I had Ice dam problems that had rivers running down exterior walls until I put a strip of clad aluminum about 4 ft. wide all along the eave. The first bit of sun that comes out after a snowfall and the snow slides off the roof leaving a clean edge. Best thing I ever did. Ridge vents that get buried won't work so install a couple of vertical vents and all will be well.
Wally, Montreal
We've had record snow falls here in Massachusetts. So I've spent a lot of time recently removing ice dams. Some guys I know like to use a sawzall and use the end of the blade to chip channels in the ice another guy I know swears by an Estwing "Fireside Friend" which is a 4 lb mini splitting maul, which I tried but the splitting side makes me real nervous around shingles. Plus swinging that thing all day would destroy my joints!
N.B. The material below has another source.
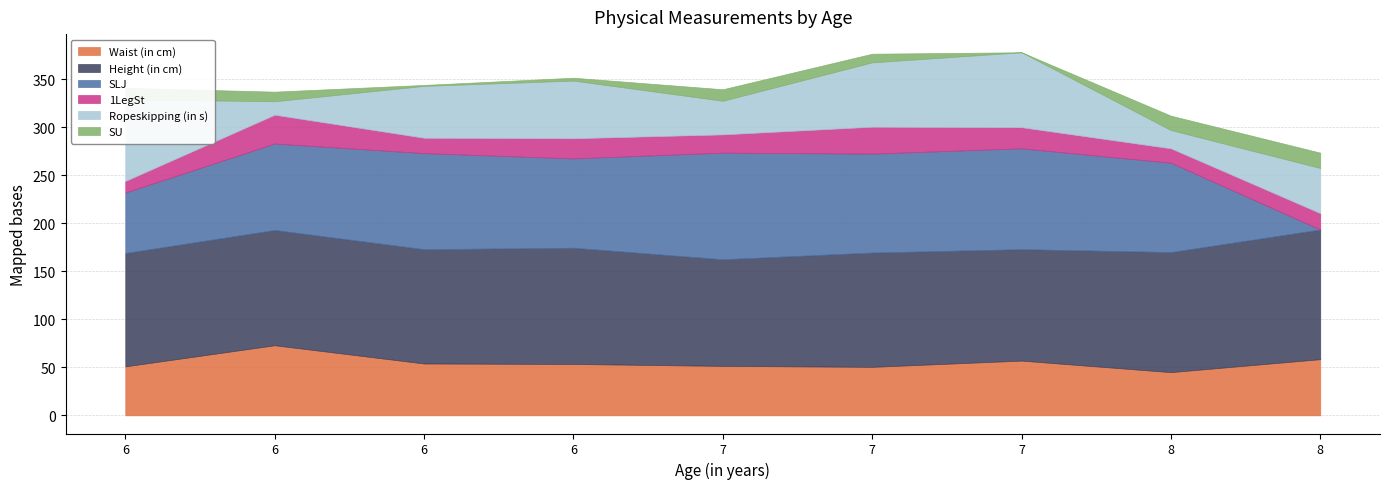

What is the total value across all series at 6?

341.0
Personally I think the best way to go is a smallish (@ 1") rotary hammer with a chipping function (corded or cordless but you'll need a LOT of batteries) and a tile removal chisel. The tile chisel is slightly angled which helps keep you in line with the roof and the blade is long and thin, so it can create cracks in the ice rather than just trying to mash it. I follow the pitch of the roof from the bottom and leave a few inches of ice on the roof which I then break up with a 28 oz framing hammer. Starting from the bottom I break up the ice right by the gutter and get to bare roof, from there it's easier because you can just break off chunks from the edge of the hole you've created in the ice, I also use the bouncy spot between rafters and let that flex break up the sheet of ice. I never actually touch the roof so there's no cracked shingles and very little ice left on the roof. Works great!
Move south.
No contest, an ice pick works beautifully to remove ice dams.
The ice has grain like wood. A sharp jab will split the ice and allow removal in large chunks. The pick works especially well clearing ice out of gutters from around the gutter fasteners. Try it and you will see how the ice pick teaches you how to use it (my father-in-law delivered ice before refrigeration, and told me that). It really works.